EXERCISE BRIEF →
Go to the line holding "Tips para parquear" in the data below and repeat it exactly, then each line after it up to and including the one holding "oujours quelqu’un ou". Omit pictures.

---*---

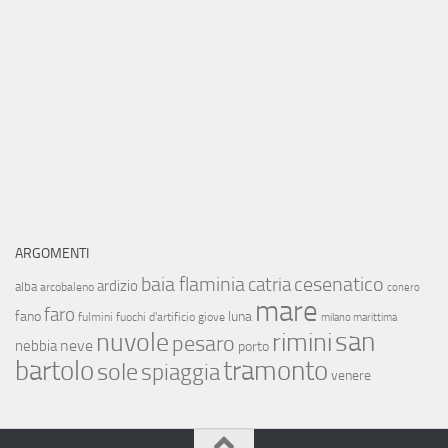
ARGOMENTI
baia flaminia
cesenatico
catria
ardizio
alba
arcobaleno
conero
mare
faro
fano
luna
fulmini
fuochi d'artificio
giove
milano marittima
san
nuvole
rimini
pesaro
neve
nebbia
porto
bartolo
tramonto
sole
spiaggia
venere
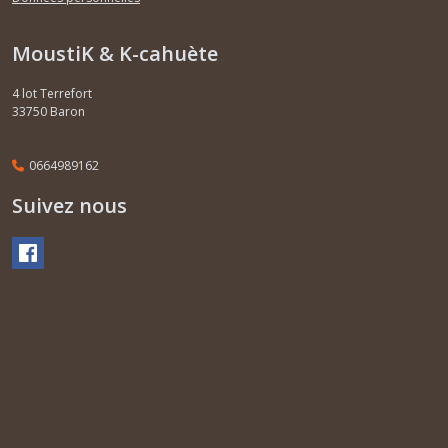
MoustiK & K-cahuète
4 lot Terrefort
33750
Baron
0664989162
Suivez nous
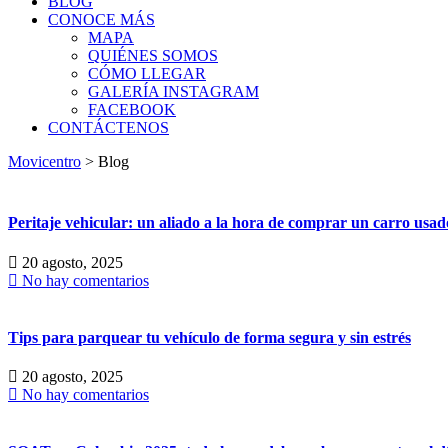
BLOG
CONOCE MÁS
MAPA
QUIÉNES SOMOS
CÓMO LLEGAR
GALERÍA INSTAGRAM
FACEBOOK
CONTÁCTENOS
Movicentro
>
Blog
Peritaje vehicular: un aliado a la hora de comprar un carro usad
20 agosto, 2025
No hay comentarios
Tips para parquear tu vehículo de forma segura y sin estrés
20 agosto, 2025
No hay comentarios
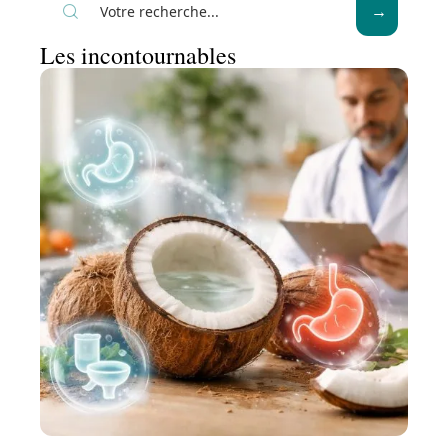
Les incontournables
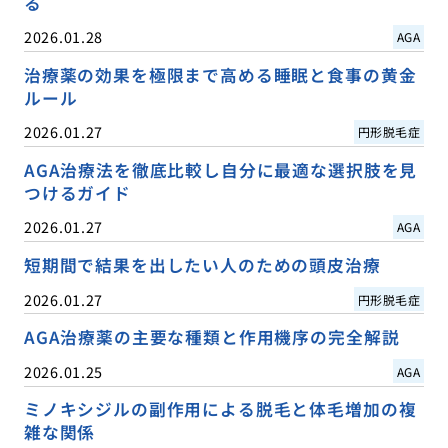
る
2026.01.28
AGA
治療薬の効果を極限まで高める睡眠と食事の黄金
ルール
2026.01.27
円形脱毛症
AGA治療法を徹底比較し自分に最適な選択肢を見
つけるガイド
2026.01.27
AGA
短期間で結果を出したい人のための頭皮治療
2026.01.27
円形脱毛症
AGA治療薬の主要な種類と作用機序の完全解説
2026.01.25
AGA
ミノキシジルの副作用による脱毛と体毛増加の複
雑な関係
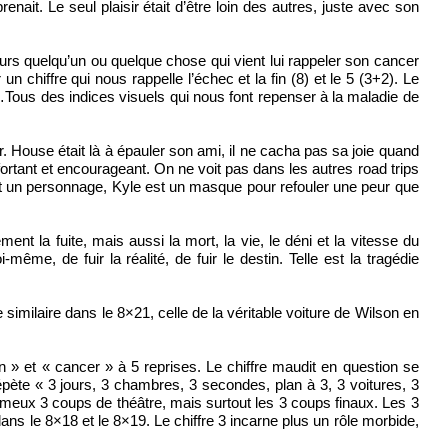
enait. Le seul plaisir était d’être loin des autres, juste avec son
oujours quelqu’un ou quelque chose qui vient lui rappeler son cancer
ffre qui nous rappelle l’échec et la fin (8) et le 5 (3+2). Le
e…Tous des indices visuels qui nous font repenser à la maladie de
 House était là à épauler son ami, il ne cacha pas sa joie quand
ant et encourageant. On ne voit pas dans les autres road trips
e est un personnage, Kyle est un masque pour refouler une peur que
ent la fuite, mais aussi la mort, la vie, le déni et la vitesse du
me, de fuir la réalité, de fuir le destin. Telle est la tragédie
imilaire dans le 8×21, celle de la véritable voiture de Wilson en
» et « cancer » à 5 reprises. Le chiffre maudit en question se
répète « 3 jours, 3 chambres, 3 secondes, plan à 3, 3 voitures, 3
fameux 3 coups de théâtre, mais surtout les 3 coups finaux. Les 3
s le 8×18 et le 8×19. Le chiffre 3 incarne plus un rôle morbide,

---*---

RESULT OF THE TASK →
Tips para parquear tu vehículo de forma segura y sin estrés
20 agosto, 2025
No hay comentarios
Les incontournables
る
2026.01.28
AGA
治療薬の効果を極限まで高める睡眠と食事の黄金
ルール
2026.01.27
円形脱毛症
AGA治療法を徹底比較し自分に最適な選択肢を見
つけるガイド
2026.01.27
AGA
短期間で結果を出したい人のための頭皮治療
2026.01.27
円形脱毛症
AGA治療薬の主要な種類と作用機序の完全解説
2026.01.25
AGA
ミノキシジルの副作用による脱毛と体毛増加の複
雑な関係
enait. Le seul plaisir était d’être loin des autres, juste avec son
oujours quelqu’un ou quelque chose qui vient lui rappeler son cancer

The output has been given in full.